Mantova - È un’intera comunità sotto choc quella di Campitello di Marcaria, nel Mantovano, che si è stretta attorno alla famiglia di Noemi Balzanelli, la 16enne morta nel tragico incidente stradale avvenuto sabato 18 luglio sull’autostrada A1, all’altezza di Teano, in provincia di Caserta.

La ragazza stava viaggiando con i genitori e il fratellino verso Napoli per trascorrere un periodo di vacanza quando la loro auto, una Citroen C5, ha tamponato violentemente un tir. Un impatto devastante, con la vettura rimasta incastrata sotto il rimorchio del mezzo pesante. Per Noemi non c’è stato nulla da fare.

Il ricordo della scuola e della pallavolo

Noemi avrebbe compiuto 17 anni a breve e frequentava l’istituto tecnico Mantegna di Mantova. Era conosciuta e apprezzata anche nel mondo dello sport: da alcune stagioni giocava nella squadra di pallavolo Gs Avis Castellucchio, dove era considerata una delle giovani più promettenti.

«Era una ragazza eccezionale. L’ho allenata per quattro anni e non ha mai saltato un allenamento o una partita», ha raccontato la presidente della società Letizia Cecchin, ricordando una ragazza «diligente e determinata». La notizia della sua morte ha sconvolto compagni, allenatori e dirigenti.

Il dolore dei tifosi del Mantova

Noemi era anche una grande tifosa del Mantova calcio. Insieme al padre Alessandro, 53 anni, seguiva spesso le partite della squadra allo stadio.

La curva biancorossa ha voluto dedicare un messaggio alla giovane e alla sua famiglia: «Ci sono notizie che lasciano senza parole e spezzano il cuore. Una tragedia immensa». I tifosi hanno espresso vicinanza al papà, alla mamma Viviana e al fratellino, ancora ricoverati dopo il drammatico schianto.

Le condizioni della famiglia

Il fratellino di Noemi, estratto dalle lamiere dopo l’incidente e trasferito con l’elisoccorso all’ospedale pediatrico Santobono di Napoli, resta ricoverato. Secondo gli ultimi aggiornamenti, le sue condizioni sarebbero migliorate e non sarebbe più in pericolo di vita.

I genitori sono invece ricoverati in ospedali del Casertano. La mamma Viviana, 48 anni, avrebbe riportato ferite meno gravi rispetto agli altri familiari, mentre il padre Alessandro resta sotto osservazione.

Il cordoglio del paese

Profondo il dolore anche nelle comunità di Marcaria e Castellucchio. «Noemi era una ragazza speciale, intelligente e volenterosa. Una famiglia esemplare», ha raccontato don Giuseppe Frittoli, collaboratore dell’Unità Pastorale Oglio Po e prozio della giovane.

Il sindaco di Marcaria, Carlo Alberto Malatesta, ha espresso lo sgomento dell’intera comunità: «Non riesco neppure a immaginare lo strazio che vive questa famiglia. Tutta la comunità si stringe al loro indicibile dolore».

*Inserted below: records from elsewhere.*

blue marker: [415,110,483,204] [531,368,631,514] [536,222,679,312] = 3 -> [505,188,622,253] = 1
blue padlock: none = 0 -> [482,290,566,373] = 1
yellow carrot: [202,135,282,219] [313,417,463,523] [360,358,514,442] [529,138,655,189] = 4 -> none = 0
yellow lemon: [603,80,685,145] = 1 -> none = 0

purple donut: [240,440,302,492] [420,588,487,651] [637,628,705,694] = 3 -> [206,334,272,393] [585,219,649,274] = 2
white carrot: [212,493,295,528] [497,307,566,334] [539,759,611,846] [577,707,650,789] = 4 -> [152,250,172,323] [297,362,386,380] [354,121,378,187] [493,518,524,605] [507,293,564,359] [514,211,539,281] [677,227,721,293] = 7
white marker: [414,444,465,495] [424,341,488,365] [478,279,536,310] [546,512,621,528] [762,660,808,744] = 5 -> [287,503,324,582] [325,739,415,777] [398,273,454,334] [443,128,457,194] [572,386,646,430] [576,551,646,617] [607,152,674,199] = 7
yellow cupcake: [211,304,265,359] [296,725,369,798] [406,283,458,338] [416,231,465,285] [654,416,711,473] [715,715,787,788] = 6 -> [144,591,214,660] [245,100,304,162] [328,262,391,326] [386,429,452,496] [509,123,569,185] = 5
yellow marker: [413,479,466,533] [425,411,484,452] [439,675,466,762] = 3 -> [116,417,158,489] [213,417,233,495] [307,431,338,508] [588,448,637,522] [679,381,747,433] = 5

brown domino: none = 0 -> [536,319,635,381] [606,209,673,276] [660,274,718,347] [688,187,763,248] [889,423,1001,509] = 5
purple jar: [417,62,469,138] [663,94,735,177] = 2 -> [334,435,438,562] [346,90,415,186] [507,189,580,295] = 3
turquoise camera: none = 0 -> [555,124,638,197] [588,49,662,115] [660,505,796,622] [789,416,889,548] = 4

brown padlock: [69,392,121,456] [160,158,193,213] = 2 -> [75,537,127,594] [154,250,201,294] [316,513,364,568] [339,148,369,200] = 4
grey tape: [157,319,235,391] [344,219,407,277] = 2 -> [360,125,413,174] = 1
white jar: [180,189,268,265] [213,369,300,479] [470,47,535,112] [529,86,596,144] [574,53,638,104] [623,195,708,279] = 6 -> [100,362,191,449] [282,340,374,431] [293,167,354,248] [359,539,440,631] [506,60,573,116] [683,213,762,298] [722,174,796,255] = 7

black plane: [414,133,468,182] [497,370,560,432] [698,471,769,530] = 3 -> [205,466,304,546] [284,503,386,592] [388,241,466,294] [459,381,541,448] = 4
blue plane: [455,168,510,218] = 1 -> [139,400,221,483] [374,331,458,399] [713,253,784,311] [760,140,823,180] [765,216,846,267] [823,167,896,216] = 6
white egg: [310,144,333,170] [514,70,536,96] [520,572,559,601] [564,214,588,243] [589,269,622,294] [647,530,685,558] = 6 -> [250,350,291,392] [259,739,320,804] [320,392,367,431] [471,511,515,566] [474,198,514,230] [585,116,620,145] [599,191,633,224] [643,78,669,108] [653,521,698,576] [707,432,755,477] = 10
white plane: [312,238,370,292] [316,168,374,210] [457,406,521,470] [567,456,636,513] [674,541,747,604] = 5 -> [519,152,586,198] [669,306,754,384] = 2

Le indagini sull’incidente

Sulla dinamica dello schianto stanno lavorando gli agenti della Polizia Stradale di Caserta Nord, coordinati dalla Procura di Santa Maria Capua Vetere.

L’auto viaggiava sulla corsia sud dell’A1, direzione Napoli, quando è avvenuto il violento tamponamento con il camion. Gli investigatori stanno ricostruendo gli ultimi istanti prima dell’impatto e non escludono nessuna ipotesi, dal possibile errore di manovra fino a un colpo di sonno.

Sono stati sequestrati anche i telefoni cellulari della famiglia per eventuali verifiche. La salma di Noemi è stata trasferita all’istituto di medicina legale di Caserta, dove sarà eseguita l’autopsia.